Sanak review: Predictably Stereo-typed! – CineBlitz




Producer: Vipul Amrutlal Shah

Director: Kanishk Varma

Cast: Vidyut Jamwal, Rukmani Maitra, Neha Dhupia, Chandan Roy Sanyal, Kiran Karmarkar

Streaming on: Disney+ Hotstar


By Jyothi Venkatesh

Set in Mumbai, the story unfolds in a hospital that is under siege, where Vivaan Ahuja’s (Vidyut Jammwal) wife Anshika (Rukmini Maitra) is undergoing a treatment for a heart ailment and is on the verge of returning home when calamity strikes in the form of a group of hoodlums headed by Saju Solanki (Chandan Roy Sanyal) and his band of skilled fighters who have taken all the people in the hospital as hostages and both are trapped. How Vivaan manages to rescue Anshika and other hostages from the dangerous hoodlums’ forms the crux of the plot.

The USP of this film, like those of Jammwal’s previous works, needless to mention, is its high octave action. With his power-packed action moves, he is once again a one-man army attempting to control the situation and save everyone. In comparison to the terrorists, Jammwal has been given a lot of screen time to perform stunts, and he scores in every action scene and the entire credit for the adrenalin eliciting fight sequences ought to go to Vidyut as well as Andy Long Nguyen, the action director who is also a trained martial arts fighter.

The viewers won’t even get the time to blink throughout the combat sequences, especially the one in the physiotherapy room. It should also be said however that Vidyut who seems to get stereotyped in similar kinds of roles in film after film, fails to emote as an actor while Rukmini Maitra is very good as Anshika. Though Neha Dhupia as lady inspector Jayati Bhargav, has a very limited one dimensional role to play, she does her job with a lot of finesse and does succeed in making her presence felt.

Also read: Udanpirappe on Amazon Prime Video review: Predictable!

Chandan Roy Sanyal plays Saju Solanki, the merciless mastermind behind the siege with convincing logic while commanding a team of supposedly highly skilled soldiers from around the world.
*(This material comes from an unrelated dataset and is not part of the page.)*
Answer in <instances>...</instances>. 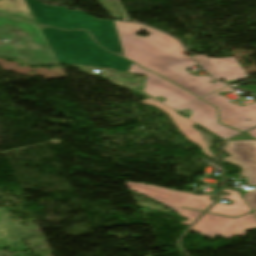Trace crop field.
I'll return each instance as SVG.
<instances>
[{"label":"crop field","instance_id":"crop-field-2","mask_svg":"<svg viewBox=\"0 0 256 256\" xmlns=\"http://www.w3.org/2000/svg\"><path fill=\"white\" fill-rule=\"evenodd\" d=\"M40 27L60 64L74 63L97 66L99 69L109 67L127 73L132 63L97 46L87 32Z\"/></svg>","mask_w":256,"mask_h":256},{"label":"crop field","instance_id":"crop-field-6","mask_svg":"<svg viewBox=\"0 0 256 256\" xmlns=\"http://www.w3.org/2000/svg\"><path fill=\"white\" fill-rule=\"evenodd\" d=\"M219 92L233 91L231 87L227 86L201 99L218 107L222 124L241 131L256 126V103L249 104L245 107L232 105L228 102L231 99L217 95Z\"/></svg>","mask_w":256,"mask_h":256},{"label":"crop field","instance_id":"crop-field-3","mask_svg":"<svg viewBox=\"0 0 256 256\" xmlns=\"http://www.w3.org/2000/svg\"><path fill=\"white\" fill-rule=\"evenodd\" d=\"M25 1L38 23L62 29L89 31L101 47L124 57L113 20H97L81 11H69L65 7L48 6L39 0Z\"/></svg>","mask_w":256,"mask_h":256},{"label":"crop field","instance_id":"crop-field-20","mask_svg":"<svg viewBox=\"0 0 256 256\" xmlns=\"http://www.w3.org/2000/svg\"><path fill=\"white\" fill-rule=\"evenodd\" d=\"M251 139L247 134L239 135L231 140Z\"/></svg>","mask_w":256,"mask_h":256},{"label":"crop field","instance_id":"crop-field-11","mask_svg":"<svg viewBox=\"0 0 256 256\" xmlns=\"http://www.w3.org/2000/svg\"><path fill=\"white\" fill-rule=\"evenodd\" d=\"M141 103L144 105H151V106L163 111L167 115H169L172 122L177 127V129L187 138V140H189L192 143H194L195 145L199 146L205 155L213 158L214 160L216 159L214 157L213 153L208 151V147L206 146L204 141L201 139V137L199 136V134L197 133L195 128L192 127L197 124H195L194 122L188 120L187 118L179 115L173 109L167 107L166 105L162 104L161 102H159L153 98H149L145 101H142Z\"/></svg>","mask_w":256,"mask_h":256},{"label":"crop field","instance_id":"crop-field-1","mask_svg":"<svg viewBox=\"0 0 256 256\" xmlns=\"http://www.w3.org/2000/svg\"><path fill=\"white\" fill-rule=\"evenodd\" d=\"M125 58L139 66L157 73L164 78L186 88L198 97L218 90L226 85L208 76H193L185 69L195 65L191 56L182 54L183 47L172 37L139 24L114 21ZM146 30L148 37L136 36Z\"/></svg>","mask_w":256,"mask_h":256},{"label":"crop field","instance_id":"crop-field-15","mask_svg":"<svg viewBox=\"0 0 256 256\" xmlns=\"http://www.w3.org/2000/svg\"><path fill=\"white\" fill-rule=\"evenodd\" d=\"M24 62L31 64L58 63L51 47L33 50L29 48L18 49Z\"/></svg>","mask_w":256,"mask_h":256},{"label":"crop field","instance_id":"crop-field-8","mask_svg":"<svg viewBox=\"0 0 256 256\" xmlns=\"http://www.w3.org/2000/svg\"><path fill=\"white\" fill-rule=\"evenodd\" d=\"M225 146L224 152L231 157L223 160L241 167V176L247 177L248 184L256 185V140L228 141Z\"/></svg>","mask_w":256,"mask_h":256},{"label":"crop field","instance_id":"crop-field-9","mask_svg":"<svg viewBox=\"0 0 256 256\" xmlns=\"http://www.w3.org/2000/svg\"><path fill=\"white\" fill-rule=\"evenodd\" d=\"M184 109H190L192 111V116L188 117L189 119L202 125L225 140L230 136L240 133L237 130L218 124L215 108L200 99L175 110L178 111Z\"/></svg>","mask_w":256,"mask_h":256},{"label":"crop field","instance_id":"crop-field-14","mask_svg":"<svg viewBox=\"0 0 256 256\" xmlns=\"http://www.w3.org/2000/svg\"><path fill=\"white\" fill-rule=\"evenodd\" d=\"M218 72L227 81L229 80H241L247 77V74L236 61L235 58H225V59H214L209 58ZM220 62V63H217Z\"/></svg>","mask_w":256,"mask_h":256},{"label":"crop field","instance_id":"crop-field-16","mask_svg":"<svg viewBox=\"0 0 256 256\" xmlns=\"http://www.w3.org/2000/svg\"><path fill=\"white\" fill-rule=\"evenodd\" d=\"M0 10L36 22L24 0H0Z\"/></svg>","mask_w":256,"mask_h":256},{"label":"crop field","instance_id":"crop-field-4","mask_svg":"<svg viewBox=\"0 0 256 256\" xmlns=\"http://www.w3.org/2000/svg\"><path fill=\"white\" fill-rule=\"evenodd\" d=\"M132 191L143 194L164 206L175 210L179 215L189 219L187 222L179 224L190 225L201 213H203L214 201L210 198L213 195H193L187 192H178L158 186L145 185L146 183L126 182Z\"/></svg>","mask_w":256,"mask_h":256},{"label":"crop field","instance_id":"crop-field-7","mask_svg":"<svg viewBox=\"0 0 256 256\" xmlns=\"http://www.w3.org/2000/svg\"><path fill=\"white\" fill-rule=\"evenodd\" d=\"M129 72L146 75L148 78L145 81L144 92L152 95L154 98L163 96L167 101L163 102L169 107L175 109L183 106L195 99L196 96L182 90L173 83L149 72L139 68L136 64H132Z\"/></svg>","mask_w":256,"mask_h":256},{"label":"crop field","instance_id":"crop-field-17","mask_svg":"<svg viewBox=\"0 0 256 256\" xmlns=\"http://www.w3.org/2000/svg\"><path fill=\"white\" fill-rule=\"evenodd\" d=\"M16 40L9 41L7 43H2L0 45V56H7V57L21 59L16 48H22V46L14 44Z\"/></svg>","mask_w":256,"mask_h":256},{"label":"crop field","instance_id":"crop-field-5","mask_svg":"<svg viewBox=\"0 0 256 256\" xmlns=\"http://www.w3.org/2000/svg\"><path fill=\"white\" fill-rule=\"evenodd\" d=\"M254 228H256V217L253 213L237 219L205 213L189 231L211 239L217 235L230 239L233 235L243 236L246 230Z\"/></svg>","mask_w":256,"mask_h":256},{"label":"crop field","instance_id":"crop-field-18","mask_svg":"<svg viewBox=\"0 0 256 256\" xmlns=\"http://www.w3.org/2000/svg\"><path fill=\"white\" fill-rule=\"evenodd\" d=\"M193 57L200 65H202L203 69L210 73L214 78L218 80L223 79L205 55H193Z\"/></svg>","mask_w":256,"mask_h":256},{"label":"crop field","instance_id":"crop-field-21","mask_svg":"<svg viewBox=\"0 0 256 256\" xmlns=\"http://www.w3.org/2000/svg\"><path fill=\"white\" fill-rule=\"evenodd\" d=\"M0 248H7L5 241L3 239V236L1 234V231H0Z\"/></svg>","mask_w":256,"mask_h":256},{"label":"crop field","instance_id":"crop-field-19","mask_svg":"<svg viewBox=\"0 0 256 256\" xmlns=\"http://www.w3.org/2000/svg\"><path fill=\"white\" fill-rule=\"evenodd\" d=\"M243 198L248 204L251 211L256 210V188L254 191L245 193Z\"/></svg>","mask_w":256,"mask_h":256},{"label":"crop field","instance_id":"crop-field-12","mask_svg":"<svg viewBox=\"0 0 256 256\" xmlns=\"http://www.w3.org/2000/svg\"><path fill=\"white\" fill-rule=\"evenodd\" d=\"M0 228L9 251H26L21 239L30 238L25 226L11 224L6 208H0Z\"/></svg>","mask_w":256,"mask_h":256},{"label":"crop field","instance_id":"crop-field-23","mask_svg":"<svg viewBox=\"0 0 256 256\" xmlns=\"http://www.w3.org/2000/svg\"><path fill=\"white\" fill-rule=\"evenodd\" d=\"M248 134H250L252 137L256 138V129L251 131V132H249Z\"/></svg>","mask_w":256,"mask_h":256},{"label":"crop field","instance_id":"crop-field-10","mask_svg":"<svg viewBox=\"0 0 256 256\" xmlns=\"http://www.w3.org/2000/svg\"><path fill=\"white\" fill-rule=\"evenodd\" d=\"M15 29L30 36L31 40H24V42L38 44L41 47H49L47 41L43 37L38 25L26 19L13 17L7 14L0 13V39L13 40L17 36L8 35V33Z\"/></svg>","mask_w":256,"mask_h":256},{"label":"crop field","instance_id":"crop-field-22","mask_svg":"<svg viewBox=\"0 0 256 256\" xmlns=\"http://www.w3.org/2000/svg\"><path fill=\"white\" fill-rule=\"evenodd\" d=\"M237 88L251 89V90L256 92V86H237Z\"/></svg>","mask_w":256,"mask_h":256},{"label":"crop field","instance_id":"crop-field-24","mask_svg":"<svg viewBox=\"0 0 256 256\" xmlns=\"http://www.w3.org/2000/svg\"><path fill=\"white\" fill-rule=\"evenodd\" d=\"M255 216H256V212H254Z\"/></svg>","mask_w":256,"mask_h":256},{"label":"crop field","instance_id":"crop-field-13","mask_svg":"<svg viewBox=\"0 0 256 256\" xmlns=\"http://www.w3.org/2000/svg\"><path fill=\"white\" fill-rule=\"evenodd\" d=\"M222 191L228 192L230 195H220V198L232 200L234 203L232 205H222L217 202L208 212L232 217H238L250 212L239 192L229 189H223Z\"/></svg>","mask_w":256,"mask_h":256}]
</instances>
Kiran Karmarkar as the corrupt mastermind in high government cadres has been grossly wasted in a role which lacks any merit at all.

Writer Ashish Prakash Varma has not devoted enough time to develop a meatier screenplay and seems to have put all his eggs in one basket (Read Vidyut Jammwal) and director Kanishk Varma looks like has been solely motivated by the John McTiernan-directed Die Hard films that spawned a franchise, not so long ago. Though Vivaan is an impressive one-man army, who almost single-handedly saves the day as a civilian, one hopes that like Die Hard, the poor viewer is not subjected to sequel after sequel of Sanak too, which ought to have been edited to make it objective and hold the attention of the audiences.